List:Commits« Previous MessageNext Message »
From:Ole John Aske Date:March 17 2011 3:08pm
Subject:Re: bzr commit into mysql-trunk branch (roy.lyseng:3348) Bug#11822517
View as plain text  
On 03/17/11 03:54 PM, Guilhem Bichot wrote:
> Hello Roy,
>

This refactoring task will interfere with commited fixes for bug#58225 / bug#41740
which currently are being reviewed. (For Fuchia)

I would prefer if this refactoring is put on hold until these fixes has been
reviewed & pushed - else the review will likely have to be redone :-(

Ole John

> Looks good, but I'm still nit-picking:
>
> Roy Lyseng a écrit, Le 15.03.2011 14:14:
>> #At file:///home/rl136806/mysql/repo/mysql-work5/ based on
> revid:roy.lyseng@stripped
>>
>> 3348 Roy Lyseng 2011-03-15
>> Bug#11822517: Refactor call interface of choose_plan()
>> The main purposes of this patch is
>> 1. Make the interface of choose_plan() and greedy_search() simpler.
>> 2. Prepare for a simpler test for dependencies when doing
>> semi join materialization together with outer join (WL#5561).
>> The fix involves replacing the join_tables argument to choose_plan()
>> with a join nest pointer, which is NULL when the entire query will
>> be optimized. Thus, the set of relevant tables is instead calculated
>> inside this function. We also clarify that we need to pass as remaining_tables
> to
>> best_access_path() not only the tables remaining to be optimized,
>> but also all tables outside of the current semi join nest.
>> sql/sql_select.cc
>> optimize_semijoin_nests() is now taking the map of all query tables
>> from the passed JOIN object instead of an argument.
>> best_access_path() - meaning of argument remaining_tables is changed so
>> that it actually is interpreted as all tables not added to the current
>> partial plan.
>
> I don't see that this meaning is changed: in best_access_path(), remaining_tables
> still means the same as before. I
> think the meaning has changed only in best_extension...() ? In best_extension...(),
> remaining_tables is now smaller
> (less tables) than before, which is why:
> - you can eliminate allowed_tables
> - you add "back" 'excluded_tables' when calling best_access_path(), so that
> best_access_path() gets the same tables as
> before.
> Isn't it?
>
>> choose_plan() - argument join_tables is replaced with sjm_nest -
>> pointer to semi join nest to generate a plan for. The tables to include
>> in the plan is calculated inside the function instead.
>> greedy_search() - now calling best_access_path() with all tables not
>> included in the current partial plan.
>
> s/best_access_path/best_extension.../ ?
>
>> Not calling advance_sj_state() when calculating plan for a materialized
>> semi join nest.
________________
• _Apply what you read_:
**A)** In the commit review, what replaces the join_tables argument to choose_plan()?
**B)** List every bug number cited in the commit review.
**C)** Pick up the commit review after its last sentence and continue it.
________________
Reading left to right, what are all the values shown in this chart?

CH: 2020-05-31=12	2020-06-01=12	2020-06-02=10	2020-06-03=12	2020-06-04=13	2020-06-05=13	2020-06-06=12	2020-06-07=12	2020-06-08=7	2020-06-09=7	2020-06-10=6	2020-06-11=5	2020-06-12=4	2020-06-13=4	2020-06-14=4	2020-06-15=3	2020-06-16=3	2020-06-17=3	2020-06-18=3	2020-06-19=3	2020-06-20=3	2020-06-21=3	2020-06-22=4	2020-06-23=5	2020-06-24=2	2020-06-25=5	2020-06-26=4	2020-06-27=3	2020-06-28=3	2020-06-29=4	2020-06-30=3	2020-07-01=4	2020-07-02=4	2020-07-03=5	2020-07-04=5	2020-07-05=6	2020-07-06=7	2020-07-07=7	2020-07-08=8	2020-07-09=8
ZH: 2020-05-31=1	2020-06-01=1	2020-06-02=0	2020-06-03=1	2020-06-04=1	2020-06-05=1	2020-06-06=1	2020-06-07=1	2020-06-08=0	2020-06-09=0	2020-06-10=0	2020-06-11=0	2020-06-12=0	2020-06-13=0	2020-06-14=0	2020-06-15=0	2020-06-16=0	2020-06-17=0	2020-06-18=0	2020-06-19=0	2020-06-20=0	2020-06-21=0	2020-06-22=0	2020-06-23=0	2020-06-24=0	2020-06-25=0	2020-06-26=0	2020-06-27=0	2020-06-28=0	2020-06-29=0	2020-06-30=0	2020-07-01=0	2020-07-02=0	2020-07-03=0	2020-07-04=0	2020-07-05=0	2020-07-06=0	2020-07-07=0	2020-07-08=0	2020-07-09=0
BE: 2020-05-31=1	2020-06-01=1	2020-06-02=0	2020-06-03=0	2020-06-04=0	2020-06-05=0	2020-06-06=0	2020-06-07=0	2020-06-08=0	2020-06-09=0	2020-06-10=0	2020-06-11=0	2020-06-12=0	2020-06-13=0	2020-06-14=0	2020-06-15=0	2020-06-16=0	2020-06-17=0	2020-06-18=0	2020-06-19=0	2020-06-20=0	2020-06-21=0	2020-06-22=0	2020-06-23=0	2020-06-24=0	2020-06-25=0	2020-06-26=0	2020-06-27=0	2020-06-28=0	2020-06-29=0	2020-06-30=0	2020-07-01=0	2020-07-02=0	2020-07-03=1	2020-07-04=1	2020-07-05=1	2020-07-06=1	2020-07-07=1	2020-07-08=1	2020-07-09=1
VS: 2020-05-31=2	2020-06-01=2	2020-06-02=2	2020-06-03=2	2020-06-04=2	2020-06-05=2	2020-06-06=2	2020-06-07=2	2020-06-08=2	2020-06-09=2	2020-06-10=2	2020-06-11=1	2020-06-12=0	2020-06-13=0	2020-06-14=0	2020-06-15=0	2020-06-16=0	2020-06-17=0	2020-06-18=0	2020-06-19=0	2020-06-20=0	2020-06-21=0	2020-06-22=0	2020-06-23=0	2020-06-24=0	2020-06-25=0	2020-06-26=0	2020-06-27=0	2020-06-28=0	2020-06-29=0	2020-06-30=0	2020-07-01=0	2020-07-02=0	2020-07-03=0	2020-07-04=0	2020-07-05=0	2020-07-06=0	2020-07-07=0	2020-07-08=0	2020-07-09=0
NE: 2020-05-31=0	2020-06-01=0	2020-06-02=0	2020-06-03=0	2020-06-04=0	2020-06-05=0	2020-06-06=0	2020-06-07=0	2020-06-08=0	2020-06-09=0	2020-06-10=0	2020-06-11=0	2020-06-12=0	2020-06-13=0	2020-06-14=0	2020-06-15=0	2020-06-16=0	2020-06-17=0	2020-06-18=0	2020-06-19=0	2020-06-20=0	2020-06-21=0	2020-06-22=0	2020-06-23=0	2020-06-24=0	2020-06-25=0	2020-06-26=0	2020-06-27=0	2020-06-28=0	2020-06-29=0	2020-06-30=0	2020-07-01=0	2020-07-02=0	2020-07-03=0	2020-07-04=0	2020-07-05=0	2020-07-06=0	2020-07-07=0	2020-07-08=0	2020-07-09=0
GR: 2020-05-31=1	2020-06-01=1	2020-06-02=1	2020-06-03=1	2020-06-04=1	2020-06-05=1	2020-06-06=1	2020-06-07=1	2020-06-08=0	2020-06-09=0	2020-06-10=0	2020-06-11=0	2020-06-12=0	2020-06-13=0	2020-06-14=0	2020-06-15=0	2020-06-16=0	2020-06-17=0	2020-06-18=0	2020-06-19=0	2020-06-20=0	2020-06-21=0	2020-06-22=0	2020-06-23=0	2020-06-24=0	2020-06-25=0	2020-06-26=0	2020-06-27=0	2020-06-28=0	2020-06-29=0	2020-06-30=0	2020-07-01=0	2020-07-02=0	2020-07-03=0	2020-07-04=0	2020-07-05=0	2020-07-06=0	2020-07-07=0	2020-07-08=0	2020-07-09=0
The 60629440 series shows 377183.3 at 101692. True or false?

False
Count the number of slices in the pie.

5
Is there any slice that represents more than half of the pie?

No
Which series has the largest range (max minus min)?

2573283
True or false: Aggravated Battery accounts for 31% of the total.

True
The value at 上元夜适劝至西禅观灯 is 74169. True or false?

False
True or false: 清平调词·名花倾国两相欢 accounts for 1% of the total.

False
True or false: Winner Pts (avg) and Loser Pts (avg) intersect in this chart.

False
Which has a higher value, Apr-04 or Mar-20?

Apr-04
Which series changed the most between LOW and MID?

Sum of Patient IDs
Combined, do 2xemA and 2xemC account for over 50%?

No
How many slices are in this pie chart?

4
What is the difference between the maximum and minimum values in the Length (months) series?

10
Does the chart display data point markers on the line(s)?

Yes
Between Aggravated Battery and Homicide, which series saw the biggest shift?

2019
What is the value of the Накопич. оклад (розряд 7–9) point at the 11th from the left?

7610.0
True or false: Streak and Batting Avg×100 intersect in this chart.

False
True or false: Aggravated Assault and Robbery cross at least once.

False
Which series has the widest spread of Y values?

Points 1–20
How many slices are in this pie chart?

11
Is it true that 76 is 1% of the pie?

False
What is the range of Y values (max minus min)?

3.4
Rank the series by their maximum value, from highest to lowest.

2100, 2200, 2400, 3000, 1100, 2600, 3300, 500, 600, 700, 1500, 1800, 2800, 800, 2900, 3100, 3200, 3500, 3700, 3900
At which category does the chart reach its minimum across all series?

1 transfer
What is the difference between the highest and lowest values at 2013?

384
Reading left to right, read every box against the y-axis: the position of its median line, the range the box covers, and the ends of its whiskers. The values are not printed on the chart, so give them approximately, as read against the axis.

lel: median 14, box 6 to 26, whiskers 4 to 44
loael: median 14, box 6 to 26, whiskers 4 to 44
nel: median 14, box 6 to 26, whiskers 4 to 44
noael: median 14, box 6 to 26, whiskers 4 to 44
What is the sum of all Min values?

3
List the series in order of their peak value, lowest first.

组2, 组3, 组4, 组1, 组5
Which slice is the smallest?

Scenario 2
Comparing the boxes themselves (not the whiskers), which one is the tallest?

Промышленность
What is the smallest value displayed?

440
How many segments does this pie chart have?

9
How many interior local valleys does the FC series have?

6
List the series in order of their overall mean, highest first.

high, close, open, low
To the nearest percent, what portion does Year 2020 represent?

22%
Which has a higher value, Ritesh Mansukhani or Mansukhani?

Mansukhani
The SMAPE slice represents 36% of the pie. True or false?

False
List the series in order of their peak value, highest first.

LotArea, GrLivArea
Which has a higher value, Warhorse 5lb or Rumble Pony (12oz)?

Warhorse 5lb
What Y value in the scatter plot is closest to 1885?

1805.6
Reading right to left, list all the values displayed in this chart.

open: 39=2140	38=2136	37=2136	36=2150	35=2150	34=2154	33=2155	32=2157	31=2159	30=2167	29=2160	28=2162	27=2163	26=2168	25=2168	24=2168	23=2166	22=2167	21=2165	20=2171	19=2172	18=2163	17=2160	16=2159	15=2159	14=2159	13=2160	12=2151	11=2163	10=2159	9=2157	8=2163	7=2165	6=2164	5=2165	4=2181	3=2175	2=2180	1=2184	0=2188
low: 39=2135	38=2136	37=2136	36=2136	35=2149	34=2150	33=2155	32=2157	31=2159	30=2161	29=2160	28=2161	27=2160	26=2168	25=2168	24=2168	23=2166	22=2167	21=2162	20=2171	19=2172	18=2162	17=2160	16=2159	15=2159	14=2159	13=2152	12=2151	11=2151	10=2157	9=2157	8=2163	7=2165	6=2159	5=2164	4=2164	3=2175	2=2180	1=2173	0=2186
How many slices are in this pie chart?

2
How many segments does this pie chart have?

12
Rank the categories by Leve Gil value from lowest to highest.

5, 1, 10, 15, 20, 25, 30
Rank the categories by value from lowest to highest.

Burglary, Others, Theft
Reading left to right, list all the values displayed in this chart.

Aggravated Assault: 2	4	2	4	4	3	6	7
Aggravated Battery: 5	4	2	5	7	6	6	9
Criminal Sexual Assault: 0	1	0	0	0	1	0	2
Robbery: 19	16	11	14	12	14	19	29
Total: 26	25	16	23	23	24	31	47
________________
• _Answer set_:
**A)** A join nest pointer, sjm_nest, which is NULL when the entire query will be optimized.

**B)** Bug#11822517, bug#58225, bug#41740

**C)**
>> sql/sql_select.h
>> Added all_table_map (map of tables in query) to JOIN object.
>> Commented const_table_map, found_const_table_map and outer_join
>>
>> modified:
>> sql/sql_select.cc
>> sql/sql_select.h
>> === modified file 'sql/sql_select.cc'
>> --- a/sql/sql_select.cc 2011-03-03 09:43:14 +0000
>> +++ b/sql/sql_select.cc 2011-03-15 13:13:54 +0000
>
>> @@ -6927,11 +6925,18 @@ public:
>> 'join->positions' of length 'idx'. The chosen access method for 's' and its
>> cost are stored in 'join->positions[idx]'.
>>
>> + Notice also that when calculating a plan for a materialized semi join nest,
>> + this function must not consider key references between tables inside the
>> + semi join nest and those outside of it. The way to control this is to add
>> + the set of outside tables to the @c remaining_tables argument.
>> +
>> @param join pointer to the structure providing all context info
>> for the query
>> @param s the table to be joined by the function
>> @param thd thread for the connection that submitted the query
>> - @param remaining_tables set of tables not included into the partial plan yet
>> + @param remaining_tables set of tables not included into the partial plan yet.
>> + also tables outside of the join nest when calculating
>
> "join nest" -> "semi join nest"
>
> I suggest "set of tables not included into the partial plan yet;
> additionally, when calculating a materialized semi join nest, this must
> also contain tables outside of the semi join nest"
>
>> + a materialized semi join nest.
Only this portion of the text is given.